La première douche froide pour le tandem Peter Kazadi-Franck Ntumba tombe avec les révélations sur Joël Malembe, l’ancien membre du M23 détenu à l’ANR chargé de dresser des accusations contre Salomon Kalonda en échange de sa libération. L’affaire prend l’eau.
Le seconde douche froide tombe le 07 juin avec la preuve brandie par l’ancien Premier Ministre Matata Ponyo que l’arme attribuée à Salomon Kalonda appartenait à son garde du corps qui l’avait perdue lors du sit-in le 25 mai dernier. Le numéro de l’arme de poing et son enregistrement au sein de l’unité à laquelle appartient le garde du corps de l’ancien Premier Ministre ne laissent aucun doute sur le montage grossier de la DEMIAP.
Au sein de la société civile, de l’Eglise Catholique aux organisations de défense des droits de l’homme, tout le monde s’émeut du sort réservé à Salomon Kalonda.
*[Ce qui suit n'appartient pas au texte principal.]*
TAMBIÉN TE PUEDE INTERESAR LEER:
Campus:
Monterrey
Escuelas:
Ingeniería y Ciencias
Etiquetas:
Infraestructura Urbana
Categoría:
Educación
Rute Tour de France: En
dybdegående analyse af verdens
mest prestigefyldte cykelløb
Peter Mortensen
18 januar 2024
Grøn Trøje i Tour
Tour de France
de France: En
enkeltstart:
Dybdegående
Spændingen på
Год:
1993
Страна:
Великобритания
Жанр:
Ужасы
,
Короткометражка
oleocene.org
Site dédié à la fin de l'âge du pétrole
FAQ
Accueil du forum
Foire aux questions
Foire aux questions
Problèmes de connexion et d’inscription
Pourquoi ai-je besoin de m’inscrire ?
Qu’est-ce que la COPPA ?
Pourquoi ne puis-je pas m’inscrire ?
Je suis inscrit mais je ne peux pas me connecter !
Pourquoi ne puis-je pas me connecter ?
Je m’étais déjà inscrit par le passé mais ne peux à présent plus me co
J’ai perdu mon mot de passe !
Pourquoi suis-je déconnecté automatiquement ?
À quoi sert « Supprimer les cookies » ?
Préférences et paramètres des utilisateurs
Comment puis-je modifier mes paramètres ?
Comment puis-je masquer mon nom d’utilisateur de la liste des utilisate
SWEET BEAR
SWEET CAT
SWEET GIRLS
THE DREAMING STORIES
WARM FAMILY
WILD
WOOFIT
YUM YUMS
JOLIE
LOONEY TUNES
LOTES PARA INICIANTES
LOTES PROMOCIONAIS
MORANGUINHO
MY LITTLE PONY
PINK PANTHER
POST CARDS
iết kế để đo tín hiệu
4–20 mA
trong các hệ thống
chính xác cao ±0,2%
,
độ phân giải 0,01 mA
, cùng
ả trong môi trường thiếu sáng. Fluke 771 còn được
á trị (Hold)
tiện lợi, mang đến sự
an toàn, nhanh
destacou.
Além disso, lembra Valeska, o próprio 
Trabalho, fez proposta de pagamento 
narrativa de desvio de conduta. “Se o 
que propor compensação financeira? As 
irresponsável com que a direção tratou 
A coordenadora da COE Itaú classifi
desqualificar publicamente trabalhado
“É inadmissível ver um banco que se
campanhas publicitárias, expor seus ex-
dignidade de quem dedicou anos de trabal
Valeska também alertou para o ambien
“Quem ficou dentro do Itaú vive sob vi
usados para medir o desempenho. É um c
Détenir plus longtemps le jeune leader du Maniema au cachot et interdire tout accès à ses avocats deviennent de plus en plus lourd à porter pour Peter Kazadi et Christian Ndaywel. Après François Beya, Jean-Marc Kabund et Fortunat Biselele, le dossier de Salomon Kalonda devient pour Félix Tshisekedi une charge bien encombrante. D’autant qu’au Katanga où Moïse Katumbi reçoit le soutien de ses fidèles et au Maniema, la province de Salomon Kalonda, la colère gronde. Tout comme au Kwilu et dans les Kivu, où les opposants au régime ont des bases solides.
Les diplomates occidentaux suivent de près l’évolution du dossier. Pour l’un d’entre eux, « l’arrestation brutale, la détention illégale et la volonté manifeste de monter un faux procès à Salomon Kalonda dans le but d’impliquer Moïse Katumbi dans une tentative de coup d’Etat ou de renversement du pouvoir en complicité avec le Rwanda, relève des bévues auxquelles plusieurs proches du Président nous ont habitué ».
Les jours qui viennent diront comment Félix Tshisekedi arrivera à se dépêtrer sans casse de son nouveau prisonnier politique et de cette affaire très mal engagée.